Sinais da caríssima sobra que ainda suplicarão
Colo, vida em cantos longe daqui,
Sonhos arrependidos, chorando com os flagelados,
Lama seca, lama mesmo, fim já visto.

Homens fortes em órbita,
Filhos fracos ao calor da crosta.
Saudades de sono e vento,
Músculos, unguento.


Eduardo Lima mIlholi

domingo, 24 de julho de 2011

Domingo...

E é nessa noite de domingo que posto mais uma de minhas poesias!


Sambar

E é que de boba nada tem,
Bambolê só disfarça a vontade,
Imenso desejo de ser bamba.
Boneca de quadris chaqualhados,
Veloz movimento de pés e mente.

Faces rubras, suadas, salgadas...
Sorriso estampado e gritante.
Deslumbra o teu palco particular,
Quem foi que falou em pudor?
De que?

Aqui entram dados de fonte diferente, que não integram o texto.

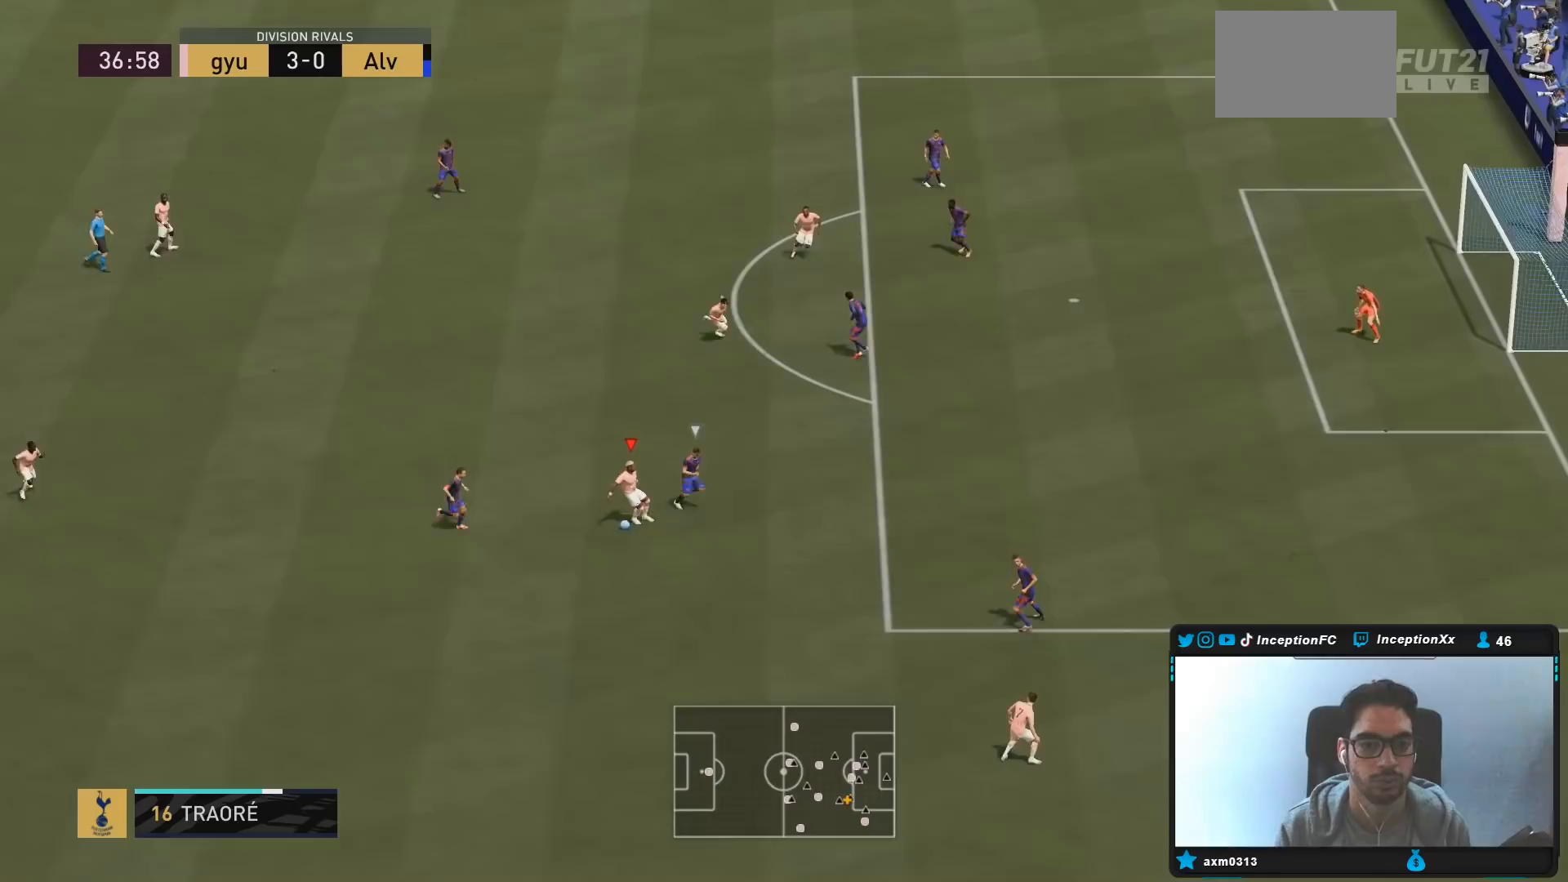
{"buttons": [], "left_stick": "up", "right_stick": "center", "events": [[233, "left_stick", "up"]]}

Contra quem?

Manejo harmônico do corpo,
Encanta seu publico sedento...
Suculenta mulata, filha desse chão,
Vai que a vez é de sua dança!
Orgulha teu povo, sofrido e amassado!

Desfila tudo que tens preparado,
Passeias de cá pra lá...
Enquanto rolam as lágrimas de pierrot,
Gargalhe junto a colombina.
Que pra traz fique o mal, hoje é carnaval...


Eduardo Lima Milholi

sábado, 23 de julho de 2011

Boas vindas!

Obrigado, e seja bem vindo a este blog onde deixarei um pouquinho de mim, poesias, composições, arte, enfim, tudo que vez em quando me vem exigindo que eu torne em versos. Gosto muito de escrever mas deixo bem claro que sou muito leigo nessa área, escrevo apenas pela maravilhosa sensação de dar voz a ideias que me vem por algumas vezes, não vivo sem música, e acredito que a arte seja a voz do espírito, a conexão da alma com todo mundo exterior, a melodia que acompanha a vida de cada ser desse universo.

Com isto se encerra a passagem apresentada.